Excerpt to read -
*-*-*

[torch] Add dynamic support for tm_tensor.attention (#18527)

The result tensor was assumed to be statically shaped. Updated to make a dynamic result tensor for the destination. --------- Signed-off-by: Rob Suderman <[email protected]>
iree-org · Sep 16, 2024 · 7d823d2 · 7d823d2
1 parent 898a95f
commit 7d823d2
Show file tree

Hide file tree

Showing 2 changed files with 37 additions and 1 deletion.
diff --git a/compiler/plugins/input/Torch/InputConversion/ConvertTMTensorToLinalgExt.cpp b/compiler/plugins/input/Torch/InputConversion/ConvertTMTensorToLinalgExt.cpp
@@ -102,8 +102,21 @@ struct AttentionOpConversion
     Value value = op.getValue();
 
     ShapedType outputType = op.getOutputType();
+
+    SmallVector<Value> dynSizes;
+    for (int i = 0, s = outputType.getRank() - 1; i < s; ++i) {
+      if (outputType.isDynamicDim(i)) {
+        dynSizes.push_back(rewriter.create<tensor::DimOp>(loc, query, i));
+      }
+    }
+
+    if (outputType.getShape().back() == ShapedType::kDynamic) {
+      dynSizes.push_back(
+          rewriter.create<tensor::DimOp>(loc, value, outputType.getRank() - 1));
+    }
+
     Value result = rewriter.create<tensor::EmptyOp>(
-        loc, outputType.getShape(), outputType.getElementType());
+        loc, outputType.getShape(), outputType.getElementType(), dynSizes);
 
     // TODO: This is a hack. This should be replaced with a simple getScale()
     // when support for scaling is plumbed to TMTensor on the torch-mlir side.

*-*-*

Material shown -
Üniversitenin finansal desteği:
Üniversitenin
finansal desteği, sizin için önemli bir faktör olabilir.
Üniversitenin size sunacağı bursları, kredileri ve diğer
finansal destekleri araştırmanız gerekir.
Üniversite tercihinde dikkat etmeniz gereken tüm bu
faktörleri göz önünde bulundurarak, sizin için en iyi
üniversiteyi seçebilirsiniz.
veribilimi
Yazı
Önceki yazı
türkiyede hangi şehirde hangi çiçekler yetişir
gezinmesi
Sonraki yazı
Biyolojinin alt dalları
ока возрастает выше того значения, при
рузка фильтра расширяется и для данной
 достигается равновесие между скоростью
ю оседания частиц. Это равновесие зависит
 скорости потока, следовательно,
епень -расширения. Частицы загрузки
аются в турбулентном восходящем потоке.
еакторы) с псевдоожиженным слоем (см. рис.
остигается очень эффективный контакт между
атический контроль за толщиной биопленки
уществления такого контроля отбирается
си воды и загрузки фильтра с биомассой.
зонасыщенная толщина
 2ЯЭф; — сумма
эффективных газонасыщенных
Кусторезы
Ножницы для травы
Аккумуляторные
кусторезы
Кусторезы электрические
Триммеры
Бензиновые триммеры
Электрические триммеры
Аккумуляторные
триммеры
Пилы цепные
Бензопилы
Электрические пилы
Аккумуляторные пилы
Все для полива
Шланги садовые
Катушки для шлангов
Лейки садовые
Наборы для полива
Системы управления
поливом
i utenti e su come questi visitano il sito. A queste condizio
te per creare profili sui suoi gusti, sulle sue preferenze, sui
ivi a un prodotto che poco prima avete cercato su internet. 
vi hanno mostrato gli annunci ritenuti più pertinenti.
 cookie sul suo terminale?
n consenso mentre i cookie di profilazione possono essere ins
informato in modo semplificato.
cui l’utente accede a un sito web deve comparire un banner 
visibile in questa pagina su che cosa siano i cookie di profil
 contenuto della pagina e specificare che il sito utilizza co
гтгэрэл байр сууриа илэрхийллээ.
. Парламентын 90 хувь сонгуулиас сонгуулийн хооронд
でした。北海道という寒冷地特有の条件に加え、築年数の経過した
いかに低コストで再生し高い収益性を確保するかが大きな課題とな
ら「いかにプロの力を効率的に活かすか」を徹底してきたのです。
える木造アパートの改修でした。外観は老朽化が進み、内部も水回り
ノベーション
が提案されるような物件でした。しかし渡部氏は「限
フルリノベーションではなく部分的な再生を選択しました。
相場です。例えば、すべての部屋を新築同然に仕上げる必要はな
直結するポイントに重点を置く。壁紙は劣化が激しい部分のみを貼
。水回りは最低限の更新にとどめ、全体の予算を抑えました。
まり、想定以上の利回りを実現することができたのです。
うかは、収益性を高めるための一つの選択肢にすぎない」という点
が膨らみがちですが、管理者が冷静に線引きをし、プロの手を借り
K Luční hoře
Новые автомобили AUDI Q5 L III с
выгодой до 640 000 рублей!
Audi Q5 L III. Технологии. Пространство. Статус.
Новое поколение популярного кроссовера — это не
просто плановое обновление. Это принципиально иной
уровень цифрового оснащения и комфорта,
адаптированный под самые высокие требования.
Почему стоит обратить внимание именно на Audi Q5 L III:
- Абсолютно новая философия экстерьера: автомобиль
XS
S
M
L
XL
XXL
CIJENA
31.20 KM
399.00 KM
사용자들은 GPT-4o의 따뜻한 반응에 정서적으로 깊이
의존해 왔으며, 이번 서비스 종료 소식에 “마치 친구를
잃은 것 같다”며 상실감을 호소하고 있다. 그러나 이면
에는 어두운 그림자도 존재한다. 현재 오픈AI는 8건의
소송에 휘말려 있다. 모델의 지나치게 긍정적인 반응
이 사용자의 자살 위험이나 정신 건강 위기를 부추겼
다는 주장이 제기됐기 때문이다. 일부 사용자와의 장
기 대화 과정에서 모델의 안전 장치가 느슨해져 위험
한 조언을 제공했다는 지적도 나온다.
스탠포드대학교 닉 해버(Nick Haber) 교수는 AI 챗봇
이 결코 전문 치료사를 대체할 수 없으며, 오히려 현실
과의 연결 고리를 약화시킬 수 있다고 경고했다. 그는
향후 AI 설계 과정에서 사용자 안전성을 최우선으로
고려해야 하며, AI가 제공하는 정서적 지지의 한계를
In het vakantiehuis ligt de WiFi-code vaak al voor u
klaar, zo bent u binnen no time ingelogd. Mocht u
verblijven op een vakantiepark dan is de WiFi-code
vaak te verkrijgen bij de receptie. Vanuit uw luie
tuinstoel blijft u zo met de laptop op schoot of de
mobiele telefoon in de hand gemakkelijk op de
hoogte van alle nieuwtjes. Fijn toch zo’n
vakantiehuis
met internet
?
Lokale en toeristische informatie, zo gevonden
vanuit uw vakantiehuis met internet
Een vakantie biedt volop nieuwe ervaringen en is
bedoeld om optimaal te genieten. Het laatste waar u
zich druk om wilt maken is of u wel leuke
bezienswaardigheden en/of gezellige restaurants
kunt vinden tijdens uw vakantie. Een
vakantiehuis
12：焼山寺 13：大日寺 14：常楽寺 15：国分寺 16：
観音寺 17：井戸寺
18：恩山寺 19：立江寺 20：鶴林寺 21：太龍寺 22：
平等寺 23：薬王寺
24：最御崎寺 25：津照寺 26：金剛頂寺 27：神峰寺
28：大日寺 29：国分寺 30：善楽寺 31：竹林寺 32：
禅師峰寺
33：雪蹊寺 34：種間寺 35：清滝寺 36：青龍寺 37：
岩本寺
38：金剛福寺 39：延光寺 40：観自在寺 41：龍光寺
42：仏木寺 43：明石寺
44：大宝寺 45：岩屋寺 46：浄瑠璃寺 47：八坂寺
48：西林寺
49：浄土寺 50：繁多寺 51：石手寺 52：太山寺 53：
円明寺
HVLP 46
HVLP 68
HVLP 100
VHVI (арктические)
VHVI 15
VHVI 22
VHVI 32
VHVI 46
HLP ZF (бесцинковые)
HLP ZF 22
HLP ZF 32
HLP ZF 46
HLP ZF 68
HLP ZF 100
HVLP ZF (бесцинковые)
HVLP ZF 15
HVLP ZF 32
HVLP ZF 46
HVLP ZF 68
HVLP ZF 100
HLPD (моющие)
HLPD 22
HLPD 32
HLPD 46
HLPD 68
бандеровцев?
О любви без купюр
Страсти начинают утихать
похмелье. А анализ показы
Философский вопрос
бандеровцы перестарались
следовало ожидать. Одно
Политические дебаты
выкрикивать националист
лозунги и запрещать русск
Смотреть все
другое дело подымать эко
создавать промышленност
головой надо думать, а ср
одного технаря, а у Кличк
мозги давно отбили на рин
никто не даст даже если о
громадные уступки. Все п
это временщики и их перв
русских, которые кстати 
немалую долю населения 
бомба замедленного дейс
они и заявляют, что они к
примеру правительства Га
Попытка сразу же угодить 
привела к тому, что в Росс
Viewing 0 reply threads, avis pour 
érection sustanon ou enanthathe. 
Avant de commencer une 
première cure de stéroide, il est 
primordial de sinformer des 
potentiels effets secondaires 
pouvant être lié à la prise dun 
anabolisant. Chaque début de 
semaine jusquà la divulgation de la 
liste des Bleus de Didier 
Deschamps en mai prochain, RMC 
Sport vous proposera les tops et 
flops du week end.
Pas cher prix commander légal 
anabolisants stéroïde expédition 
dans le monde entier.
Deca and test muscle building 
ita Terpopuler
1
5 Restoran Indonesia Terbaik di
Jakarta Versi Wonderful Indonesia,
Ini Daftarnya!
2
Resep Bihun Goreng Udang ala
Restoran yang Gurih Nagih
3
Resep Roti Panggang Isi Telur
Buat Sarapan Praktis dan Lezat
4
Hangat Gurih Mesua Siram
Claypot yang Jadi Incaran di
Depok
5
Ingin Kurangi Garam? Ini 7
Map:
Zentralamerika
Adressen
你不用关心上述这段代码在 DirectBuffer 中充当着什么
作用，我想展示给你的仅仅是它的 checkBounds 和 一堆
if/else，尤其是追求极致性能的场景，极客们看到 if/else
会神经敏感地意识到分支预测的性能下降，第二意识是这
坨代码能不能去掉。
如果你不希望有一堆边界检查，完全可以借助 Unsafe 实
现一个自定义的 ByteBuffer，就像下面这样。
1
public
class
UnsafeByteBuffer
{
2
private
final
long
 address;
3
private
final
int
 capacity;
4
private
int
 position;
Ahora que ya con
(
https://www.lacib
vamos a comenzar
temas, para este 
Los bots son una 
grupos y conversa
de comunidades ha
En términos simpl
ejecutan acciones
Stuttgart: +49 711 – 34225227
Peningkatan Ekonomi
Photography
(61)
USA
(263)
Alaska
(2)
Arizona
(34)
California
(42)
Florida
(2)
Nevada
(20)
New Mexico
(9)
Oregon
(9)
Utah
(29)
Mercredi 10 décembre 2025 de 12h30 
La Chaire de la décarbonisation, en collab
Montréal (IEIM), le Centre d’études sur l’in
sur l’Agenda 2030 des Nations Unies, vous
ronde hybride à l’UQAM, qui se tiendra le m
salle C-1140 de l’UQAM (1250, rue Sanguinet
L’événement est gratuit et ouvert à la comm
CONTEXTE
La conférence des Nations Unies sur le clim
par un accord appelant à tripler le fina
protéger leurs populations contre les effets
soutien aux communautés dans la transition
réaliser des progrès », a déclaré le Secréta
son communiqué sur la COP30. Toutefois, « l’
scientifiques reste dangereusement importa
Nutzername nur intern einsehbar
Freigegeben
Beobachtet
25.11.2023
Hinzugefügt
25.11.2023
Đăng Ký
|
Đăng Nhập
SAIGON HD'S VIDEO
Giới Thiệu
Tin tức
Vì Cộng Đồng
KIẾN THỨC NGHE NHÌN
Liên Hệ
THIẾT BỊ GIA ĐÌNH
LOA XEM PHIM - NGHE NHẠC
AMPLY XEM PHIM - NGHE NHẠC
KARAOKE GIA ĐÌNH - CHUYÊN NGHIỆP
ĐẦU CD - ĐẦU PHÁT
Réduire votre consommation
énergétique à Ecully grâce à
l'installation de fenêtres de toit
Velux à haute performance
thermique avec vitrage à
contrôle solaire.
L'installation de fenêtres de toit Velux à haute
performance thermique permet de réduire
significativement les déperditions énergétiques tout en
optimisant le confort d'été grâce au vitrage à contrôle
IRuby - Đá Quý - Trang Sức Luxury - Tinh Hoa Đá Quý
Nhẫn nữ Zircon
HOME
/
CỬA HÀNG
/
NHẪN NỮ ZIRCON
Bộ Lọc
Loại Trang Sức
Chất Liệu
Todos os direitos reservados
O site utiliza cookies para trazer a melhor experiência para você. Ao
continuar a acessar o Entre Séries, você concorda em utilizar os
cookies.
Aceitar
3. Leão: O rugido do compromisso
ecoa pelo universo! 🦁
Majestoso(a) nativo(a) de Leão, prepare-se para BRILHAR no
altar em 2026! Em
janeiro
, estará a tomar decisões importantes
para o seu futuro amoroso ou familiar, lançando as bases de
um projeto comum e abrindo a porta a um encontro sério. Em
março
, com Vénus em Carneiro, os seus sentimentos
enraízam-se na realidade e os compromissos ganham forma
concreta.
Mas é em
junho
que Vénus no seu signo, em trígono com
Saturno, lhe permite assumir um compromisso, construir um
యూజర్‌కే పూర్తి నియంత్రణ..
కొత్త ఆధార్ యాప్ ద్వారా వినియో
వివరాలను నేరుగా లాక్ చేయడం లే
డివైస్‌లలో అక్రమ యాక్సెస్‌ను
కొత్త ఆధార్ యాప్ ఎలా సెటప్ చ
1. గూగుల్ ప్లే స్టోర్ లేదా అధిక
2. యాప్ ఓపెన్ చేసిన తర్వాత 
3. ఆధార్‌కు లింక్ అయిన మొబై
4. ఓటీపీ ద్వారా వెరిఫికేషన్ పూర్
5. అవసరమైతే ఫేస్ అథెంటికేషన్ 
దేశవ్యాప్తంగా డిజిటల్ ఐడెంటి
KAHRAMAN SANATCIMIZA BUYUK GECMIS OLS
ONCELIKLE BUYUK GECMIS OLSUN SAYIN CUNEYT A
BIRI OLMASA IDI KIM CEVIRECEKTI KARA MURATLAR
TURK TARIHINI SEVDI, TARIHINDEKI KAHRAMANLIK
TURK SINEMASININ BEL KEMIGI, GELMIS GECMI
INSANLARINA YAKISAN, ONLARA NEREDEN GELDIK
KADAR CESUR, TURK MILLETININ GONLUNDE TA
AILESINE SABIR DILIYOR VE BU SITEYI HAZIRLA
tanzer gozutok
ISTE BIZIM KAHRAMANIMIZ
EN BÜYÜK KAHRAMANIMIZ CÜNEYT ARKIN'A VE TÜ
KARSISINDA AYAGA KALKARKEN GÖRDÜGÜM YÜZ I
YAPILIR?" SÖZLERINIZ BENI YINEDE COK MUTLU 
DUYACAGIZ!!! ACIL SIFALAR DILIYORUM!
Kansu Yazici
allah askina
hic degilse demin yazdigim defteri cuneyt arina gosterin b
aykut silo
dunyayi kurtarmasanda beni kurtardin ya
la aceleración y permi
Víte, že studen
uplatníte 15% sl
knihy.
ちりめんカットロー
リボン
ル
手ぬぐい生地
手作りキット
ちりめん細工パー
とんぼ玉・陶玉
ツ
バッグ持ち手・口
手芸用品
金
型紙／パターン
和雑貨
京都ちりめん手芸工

*-*-*

Questions on the material -
A. Answer each question from the commit on dynamic support for tm_tensor.attention:
(i) How many changed files does the page report?
(ii) What had the result tensor been assumed to be before this change?
(iii) Which operand supplies the size of the last output dimension when that dimension is dynamic?
B. Using the commit on dynamic support for tm_tensor.attention, explain why the call that creates `tensor::EmptyOp` now receives `dynSizes` as an additional argument.

Answers to the problems -
A.
(i) Two changed files.
(ii) Statically shaped.
(iii) The `value` operand.

B. The commit message states that the result tensor had been assumed to be statically shaped. Passing `dynSizes` creates a dynamically shaped result tensor for the destination.